## WHAT YOU HAVE TO DO
Any image found in the entries is to be skipped; the rest is returned word for word.

========================================

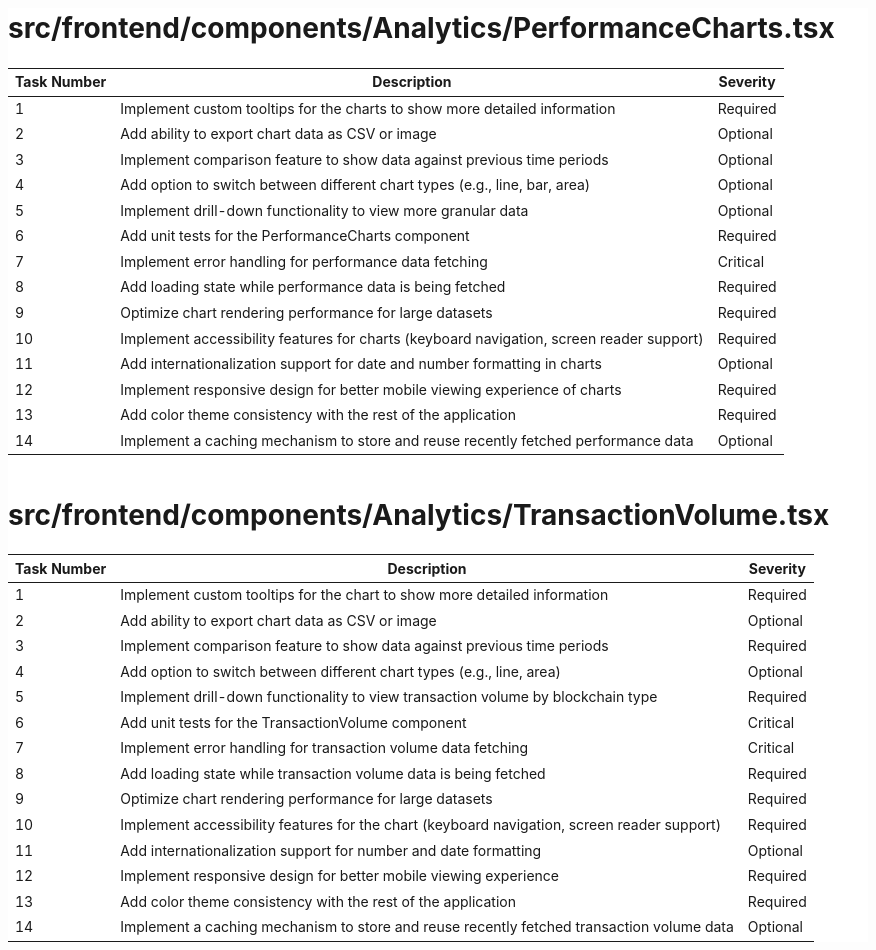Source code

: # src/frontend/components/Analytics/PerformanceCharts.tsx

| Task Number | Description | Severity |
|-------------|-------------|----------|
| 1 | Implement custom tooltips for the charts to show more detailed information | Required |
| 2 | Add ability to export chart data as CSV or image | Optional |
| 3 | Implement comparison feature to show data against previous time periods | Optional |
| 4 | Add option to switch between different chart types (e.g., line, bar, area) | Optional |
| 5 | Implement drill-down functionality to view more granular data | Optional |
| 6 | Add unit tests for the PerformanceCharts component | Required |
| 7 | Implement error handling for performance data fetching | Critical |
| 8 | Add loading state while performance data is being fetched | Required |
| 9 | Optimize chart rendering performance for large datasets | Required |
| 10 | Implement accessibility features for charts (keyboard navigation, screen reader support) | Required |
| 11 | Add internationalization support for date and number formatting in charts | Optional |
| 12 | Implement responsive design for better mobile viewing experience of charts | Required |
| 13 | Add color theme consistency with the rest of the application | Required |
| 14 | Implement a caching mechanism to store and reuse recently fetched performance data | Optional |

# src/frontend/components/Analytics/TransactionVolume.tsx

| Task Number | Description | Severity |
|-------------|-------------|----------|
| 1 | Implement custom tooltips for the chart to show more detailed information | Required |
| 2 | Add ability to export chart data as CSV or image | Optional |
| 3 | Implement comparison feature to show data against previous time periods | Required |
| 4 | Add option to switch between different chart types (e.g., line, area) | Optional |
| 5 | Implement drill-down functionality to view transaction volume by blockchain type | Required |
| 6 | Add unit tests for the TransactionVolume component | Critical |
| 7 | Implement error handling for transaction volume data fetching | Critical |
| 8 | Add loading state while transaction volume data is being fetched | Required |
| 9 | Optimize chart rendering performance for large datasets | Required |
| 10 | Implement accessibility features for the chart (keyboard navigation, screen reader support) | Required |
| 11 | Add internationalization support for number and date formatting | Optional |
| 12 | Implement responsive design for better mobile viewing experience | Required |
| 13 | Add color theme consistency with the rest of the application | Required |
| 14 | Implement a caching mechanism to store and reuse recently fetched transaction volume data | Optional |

========================================

## RESPONSE BELOW
Source code

: # src/frontend/components/Analytics/PerformanceCharts.tsx

| Task Number | Description | Severity |
|-------------|-------------|----------|
| 1 | Implement custom tooltips for the charts to show more detailed information | Required |
| 2 | Add ability to export chart data as CSV or image | Optional |
| 3 | Implement comparison feature to show data against previous time periods | Optional |
| 4 | Add option to switch between different chart types (e.g., line, bar, area) | Optional |
| 5 | Implement drill-down functionality to view more granular data | Optional |
| 6 | Add unit tests for the PerformanceCharts component | Required |
| 7 | Implement error handling for performance data fetching | Critical |
| 8 | Add loading state while performance data is being fetched | Required |
| 9 | Optimize chart rendering performance for large datasets | Required |
| 10 | Implement accessibility features for charts (keyboard navigation, screen reader support) | Required |
| 11 | Add internationalization support for date and number formatting in charts | Optional |
| 12 | Implement responsive design for better mobile viewing experience of charts | Required |
| 13 | Add color theme consistency with the rest of the application | Required |
| 14 | Implement a caching mechanism to store and reuse recently fetched performance data | Optional |

# src/frontend/components/Analytics/TransactionVolume.tsx

| Task Number | Description | Severity |
|-------------|-------------|----------|
| 1 | Implement custom tooltips for the chart to show more detailed information | Required |
| 2 | Add ability to export chart data as CSV or image | Optional |
| 3 | Implement comparison feature to show data against previous time periods | Required |
| 4 | Add option to switch between different chart types (e.g., line, area) | Optional |
| 5 | Implement drill-down functionality to view transaction volume by blockchain type | Required |
| 6 | Add unit tests for the TransactionVolume component | Critical |
| 7 | Implement error handling for transaction volume data fetching | Critical |
| 8 | Add loading state while transaction volume data is being fetched | Required |
| 9 | Optimize chart rendering performance for large datasets | Required |
| 10 | Implement accessibility features for the chart (keyboard navigation, screen reader support) | Required |
| 11 | Add internationalization support for number and date formatting | Optional |
| 12 | Implement responsive design for better mobile viewing experience | Required |
| 13 | Add color theme consistency with the rest of the application | Required |
| 14 | Implement a caching mechanism to store and reuse recently fetched transaction volume data | Optional |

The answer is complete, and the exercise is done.